Rafeeq adjusted his anesthetic/oxygen delivery then raised his eyes. “Go ahead.”
“Administer cephalosporin, please, Rafeeq.” Malek raised his head at the moment’s silence that greeted his order. “Yes, now, and tetanus toxoid. Infection with the state of circulation in his leg is taking root as we speak. We can’t be too aggressive or too early in treating it.”
He returned his eyes to the field of surgery, Aabed’s left leg. It was blue, cold and pulseless. Not to mention grossly swollen up to the groin.
Jay eyes followed Malek’s, the only thing she could see of him now, and shivered at the terrible intensity that prowled in their depths, like a caged lion pondering a way out.
She couldn’t bear it. “What will it be, Malek?”
Malek was silent for a moment more. Then he exhaled. “I’ll start with a fasciotomy. If we don’t get definite distal pulses at the end of the procedure.”
He’d have to amputate. Then Aabed would lose his ability to stand on his own two feet, his only means of supporting his family. And Nabeel would lose his childhood to the struggle of keeping his family from starvation.
“He won’t.”
Her heart fired at Malek’s whisper.

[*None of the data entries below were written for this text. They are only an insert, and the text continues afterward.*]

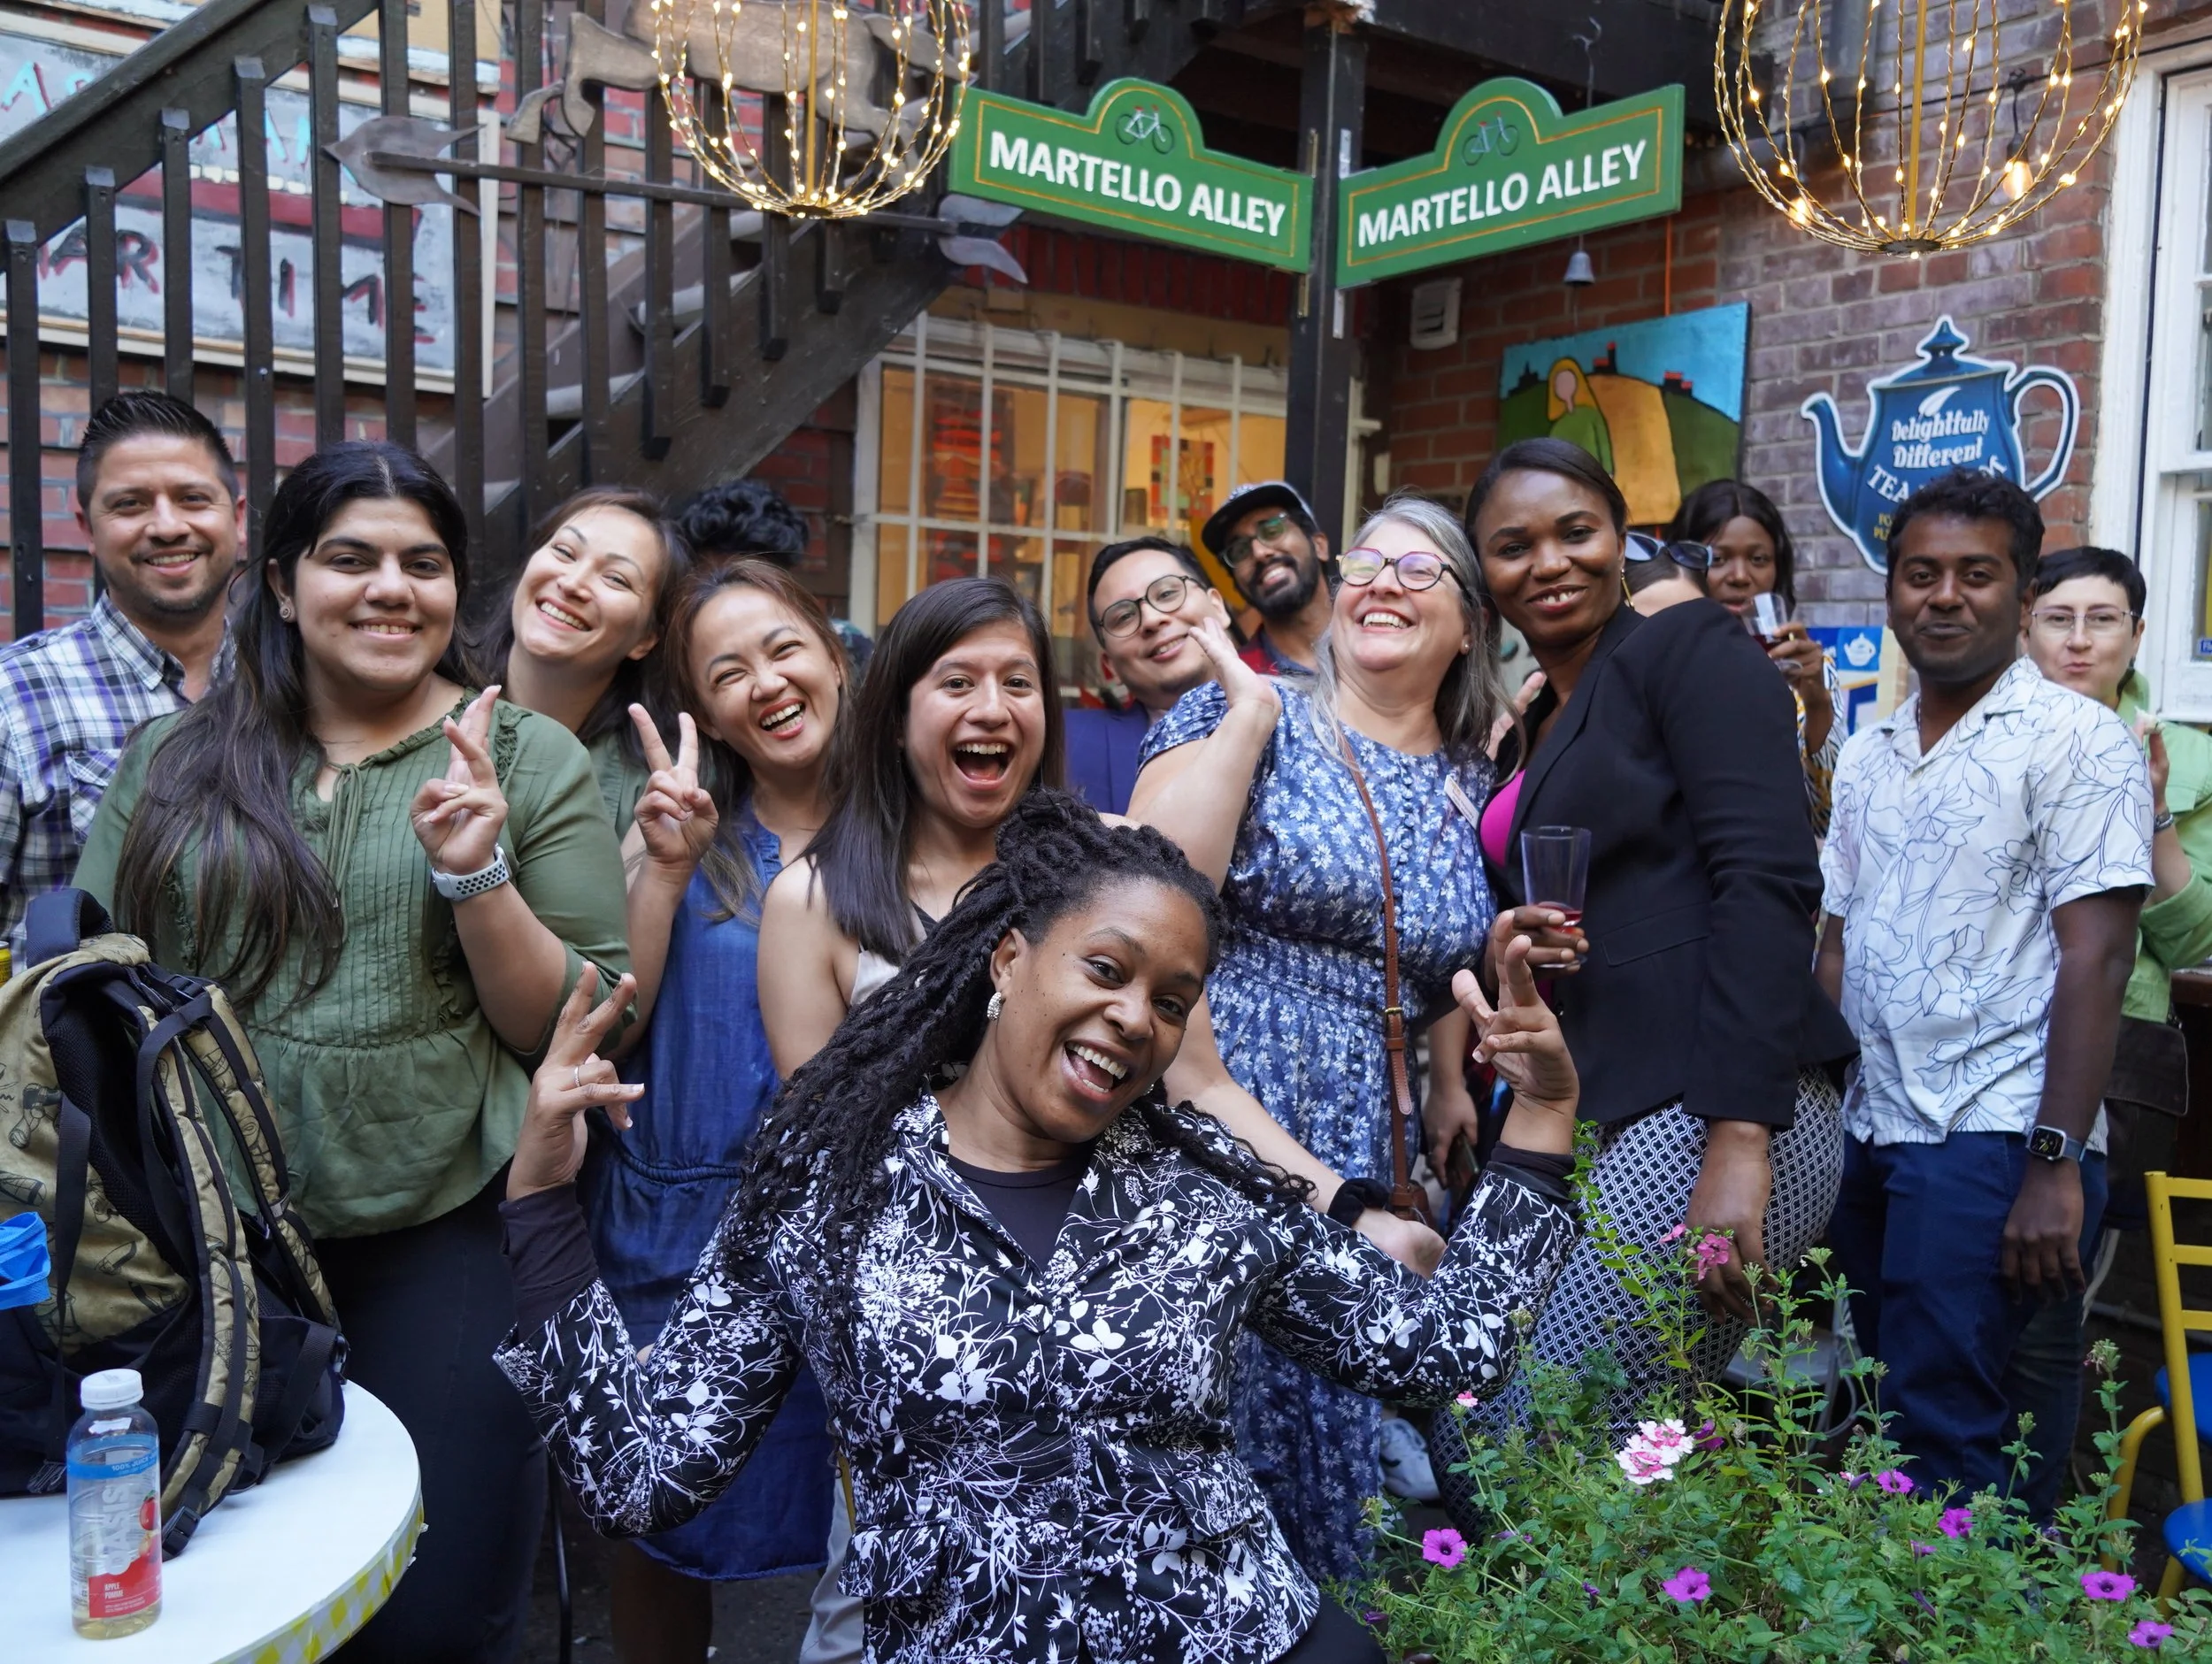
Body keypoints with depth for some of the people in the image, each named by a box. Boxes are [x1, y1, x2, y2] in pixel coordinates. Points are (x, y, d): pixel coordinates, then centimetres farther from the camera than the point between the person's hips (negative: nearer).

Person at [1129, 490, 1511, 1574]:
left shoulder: (1475, 785, 12)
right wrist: (1250, 711, -14)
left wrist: (1454, 1094, 8)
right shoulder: (1240, 714, -2)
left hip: (1376, 1151, 5)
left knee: (1347, 1417, 9)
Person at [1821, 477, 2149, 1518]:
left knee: (1947, 1444, -7)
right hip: (1870, 1138, 7)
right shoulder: (1868, 756, 13)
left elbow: (2095, 957, -12)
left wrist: (2058, 1162, -17)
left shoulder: (2075, 742, -6)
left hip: (1993, 1145, -6)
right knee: (1895, 1415, 15)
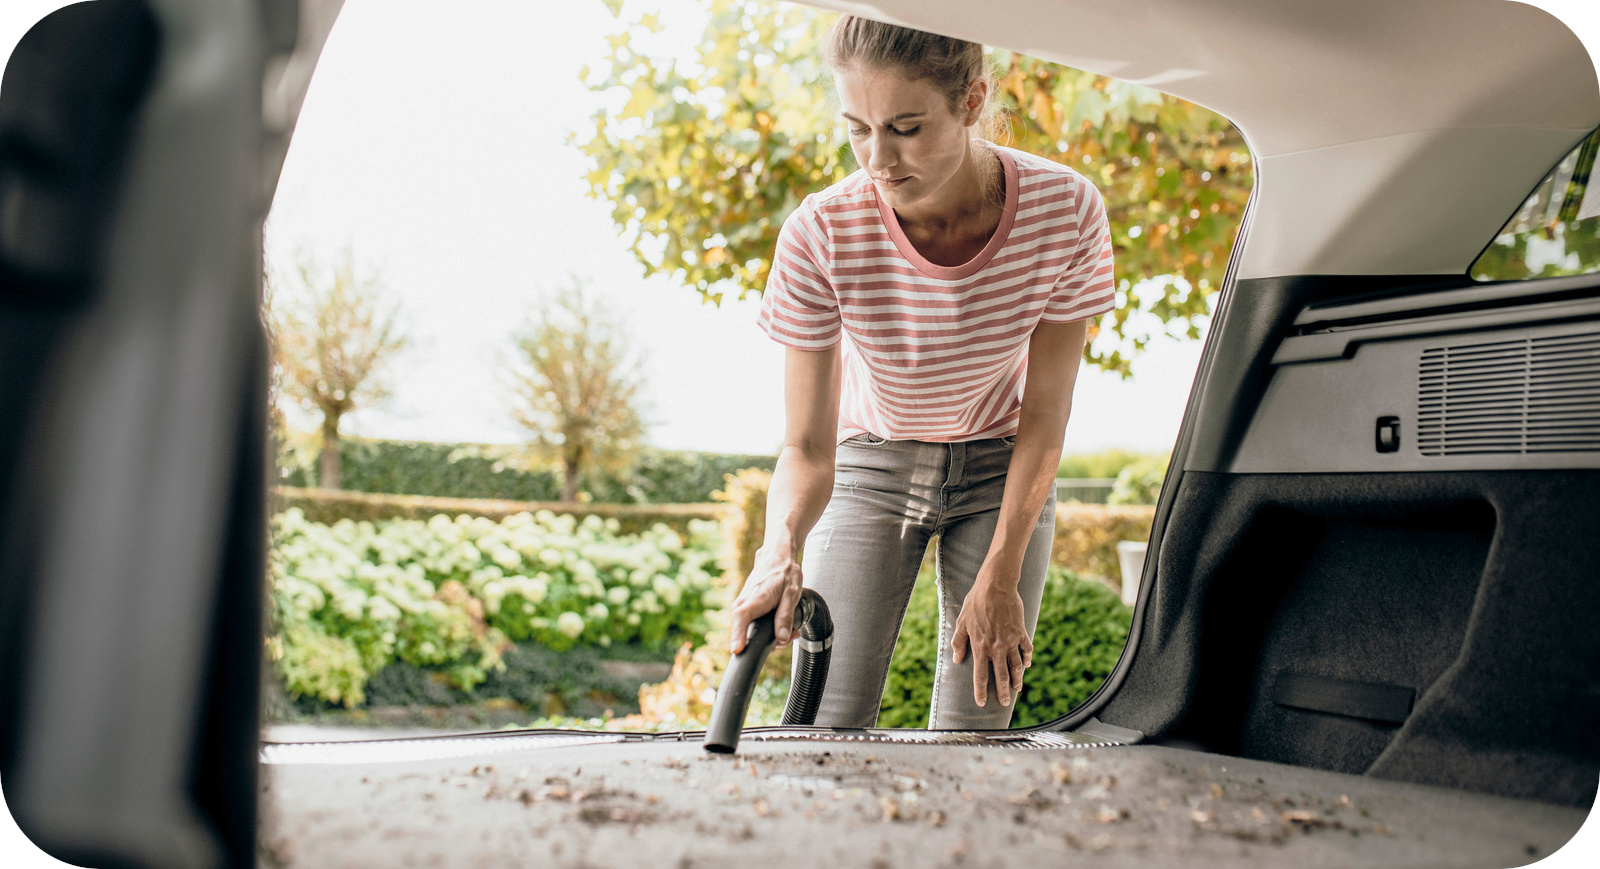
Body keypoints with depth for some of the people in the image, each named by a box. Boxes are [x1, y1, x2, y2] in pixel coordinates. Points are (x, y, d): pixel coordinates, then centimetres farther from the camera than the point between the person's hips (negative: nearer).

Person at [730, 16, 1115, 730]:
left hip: (1002, 468, 1)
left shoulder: (1066, 210, -25)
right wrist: (782, 549, -42)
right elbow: (806, 449, -22)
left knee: (973, 733, -4)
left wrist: (1001, 578, -13)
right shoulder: (820, 236, -27)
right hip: (872, 463, 0)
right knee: (830, 728, -8)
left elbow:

Had she muttered her fears out loud?
As Malek held her gaze, she knew he only shared her thoughts, was reaching out with the promise. Nabeel, like Adham, would get the best chance at life. He’d make sure of it.
Then he moved his eyes back to his task, made a transverse incision across the thigh,
dissected the subcutaneous tissue to expose the iliotibial band, made a straight incision through it in line with its fibers. She carefully reflected the fascia for him, exposing the intermuscular septum, watching the poetry in his every move, the genius and healing flowing from his fingers.
“Cautery, please, Janaan.”
His baritone sent its gentleness through her on an almost un-containable wave of longing. She clamped down on the tremors, coagulated all vessels in the now pale, spongy muscles. She withdrew, fell back into the reality of his nearness, the feeling that he seemed to be seeking her again, still afraid to believe it, expecting it to end at any moment.
She watched his every move as he made a two-centimeter incision in the fibrous septum, releasing the building pressure in the muscle compartments of the thigh which were now cutting off circulation and causing the starting necrosis of the whole limb.
“Metzenbaum scissors, please, Janaan.” It was in his hand as he uttered its name. He used it to extend the incision. “OK. Anterior and posterior compartments released. Please measure pressure of the medial compartment.”
She did, bit her lip. “Elevated,” she rasped.
He inhaled, nodded, made another incision to release the adductor compartment. After two minutes he said, “And now?”
She measured again, felt her heart boom at the reading.
“Pressure within normal limits,” she gasped.
He let out a long exhalation. Relief made audible.
“Your turn,” he murmured.
She jumped in, making sure she didn’t leave one bleeding artery uncauterized.
“That’s perfect, Janaan. Now feel for distal pulses.”
She felt for the pulse in Aabed’s foot as Malek felt for the femoral and popliteal, bracing herself. A flutter tickled her fingertips. She moaned. “Oh, God.”
He came around her, felt where she had then dragged off his mask. “Pack the wound open, Janaan, and apply a bulky dressing.”
“You mean.”
He turned heavy, full eyes on her. “Yes. This is a supreme case of guddur w’luttuf. God decreed adversity but was merciful with it.” He turned his eyes to Aabed’s leg and her eyes gushed with their loss, with fear he’d resume his distance, her deprivation. She blinked tears away, got to work.